Hands cold, head aching from staring at screens in the dark and no food to line an ill stomach, what better time to listen to The Libertines? With ears ringing and heart throbbing, a single crumb of a break would do dividends. No. Run Run Run, the latest piece from a returning Pete Docherty and company, is a tremendous breath of fresh air for those who remember those glory days of You’re My Waterloo glory days. It was nine years ago almost – certainly, that will be the case for the release of their latest record, All Quiet on the Eastern Esplanade. These Likely Lads return to form with Run Run Run, though it is clear to see times have changed.
That is the dominating thought over any qualities Run Run Run may find itself pronouncing to the world. Their brash and indie-dependent style is still present but the life on the lash vocals feel jaded and tired, much like those who sang in this style a decade and a half ago. The Libertines’ efforts are falling short, but a welcome return and pulpy chorus steady the ship. London-centric loving and longing is responsible with its instrumentals and where Docherty has held firm with his vocal presence, his lyrical nominations are not up to scratch. Hangovers and one-night stands were overcooked by the time The Inbetweeners wrapped – and though The Libertines are still stuck in those trenches, there is still some love to have for Run Run Run.
Catchy and short tracks are not few and far between, but the repetitive simplicity found here is decent enough.
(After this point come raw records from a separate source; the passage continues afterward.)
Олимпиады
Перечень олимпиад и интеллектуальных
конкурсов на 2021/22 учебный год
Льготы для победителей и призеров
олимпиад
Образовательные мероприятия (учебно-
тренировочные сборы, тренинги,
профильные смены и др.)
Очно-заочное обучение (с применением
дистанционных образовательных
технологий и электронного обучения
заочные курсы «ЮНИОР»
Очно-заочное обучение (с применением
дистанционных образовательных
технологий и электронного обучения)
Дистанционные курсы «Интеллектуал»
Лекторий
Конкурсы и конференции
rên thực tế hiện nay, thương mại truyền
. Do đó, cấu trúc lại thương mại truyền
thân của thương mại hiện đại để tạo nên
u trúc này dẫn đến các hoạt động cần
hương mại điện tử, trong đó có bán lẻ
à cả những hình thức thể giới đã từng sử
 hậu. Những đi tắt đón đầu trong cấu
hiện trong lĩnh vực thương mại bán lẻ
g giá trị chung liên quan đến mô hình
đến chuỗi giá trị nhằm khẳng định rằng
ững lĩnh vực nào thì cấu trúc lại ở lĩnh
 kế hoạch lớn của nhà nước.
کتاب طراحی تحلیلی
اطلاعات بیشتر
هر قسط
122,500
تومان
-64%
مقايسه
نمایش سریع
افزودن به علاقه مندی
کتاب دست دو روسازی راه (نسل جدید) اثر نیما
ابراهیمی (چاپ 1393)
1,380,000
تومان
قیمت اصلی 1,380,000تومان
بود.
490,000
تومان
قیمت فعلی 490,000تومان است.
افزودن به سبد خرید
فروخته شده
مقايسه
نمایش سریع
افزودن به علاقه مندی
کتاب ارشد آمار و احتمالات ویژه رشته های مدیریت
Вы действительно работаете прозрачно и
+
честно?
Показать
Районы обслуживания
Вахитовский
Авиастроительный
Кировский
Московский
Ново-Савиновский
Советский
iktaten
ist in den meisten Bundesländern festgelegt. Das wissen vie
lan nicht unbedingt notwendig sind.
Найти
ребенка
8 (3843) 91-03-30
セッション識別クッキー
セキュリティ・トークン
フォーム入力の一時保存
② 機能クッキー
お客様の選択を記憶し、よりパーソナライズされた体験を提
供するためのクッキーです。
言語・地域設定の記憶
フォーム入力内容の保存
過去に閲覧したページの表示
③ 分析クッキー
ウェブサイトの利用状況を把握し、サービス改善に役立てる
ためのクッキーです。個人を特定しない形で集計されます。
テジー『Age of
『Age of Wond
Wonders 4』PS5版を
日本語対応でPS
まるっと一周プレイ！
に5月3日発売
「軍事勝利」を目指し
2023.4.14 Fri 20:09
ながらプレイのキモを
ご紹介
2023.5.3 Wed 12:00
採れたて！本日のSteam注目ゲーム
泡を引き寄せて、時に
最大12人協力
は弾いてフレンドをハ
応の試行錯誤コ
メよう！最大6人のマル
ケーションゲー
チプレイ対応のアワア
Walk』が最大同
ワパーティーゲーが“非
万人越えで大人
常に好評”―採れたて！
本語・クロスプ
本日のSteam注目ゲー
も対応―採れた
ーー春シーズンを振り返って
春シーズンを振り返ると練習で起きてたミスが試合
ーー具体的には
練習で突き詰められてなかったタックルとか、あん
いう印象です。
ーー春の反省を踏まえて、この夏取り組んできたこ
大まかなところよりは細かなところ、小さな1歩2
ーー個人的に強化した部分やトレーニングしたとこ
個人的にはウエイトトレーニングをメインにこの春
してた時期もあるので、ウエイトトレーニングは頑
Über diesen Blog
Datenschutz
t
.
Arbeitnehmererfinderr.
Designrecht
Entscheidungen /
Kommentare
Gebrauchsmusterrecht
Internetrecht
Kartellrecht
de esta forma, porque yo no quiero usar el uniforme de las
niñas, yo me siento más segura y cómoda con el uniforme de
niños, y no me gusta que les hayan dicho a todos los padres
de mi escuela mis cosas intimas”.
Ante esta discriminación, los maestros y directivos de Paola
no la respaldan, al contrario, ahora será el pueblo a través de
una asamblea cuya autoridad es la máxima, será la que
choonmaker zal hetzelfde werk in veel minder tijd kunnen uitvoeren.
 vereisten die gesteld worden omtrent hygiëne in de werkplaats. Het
Flirtations with generic tuning do little to stop the rising promise of the latter half for Run Run Run. Where it may not overcome the Two Door Cinema Club generalities which end up associated with an era or period now dated in the eyes of many – it is reassuring to hear The Libertines still hold musical quality considering their longevity. Harrowing it may be to hear their twenty-fifth anniversary is already a year behind us, it is clear to hear Docherty and company are in fine form. It is just a shame about the dated material within, the blaggers and lovers in Camden Town as though it were still the centre of the world.
A band enraged and picked apart by the tabloids is no longer the perky piece it once was. Does it detract or add to The Libertines? Much of the era they found themselves in was of overexposure – and now they would be lucky to see their work smuggle its way into the Top 20. Key to the success of Run Run Run is acclimatising to the changing times. Do the charts matter anymore? Do The Libertines? One does, and for the sake of clarity, it is the latter who does. Run Run Run will do little to the stock and respectability of the Docherty-fronted band and it is a far stretch from clueless, but this song of simple rhyming swings and chore-like checklist of booze, belting out the hits and the borderline lad culture found within, is a tremendous shame.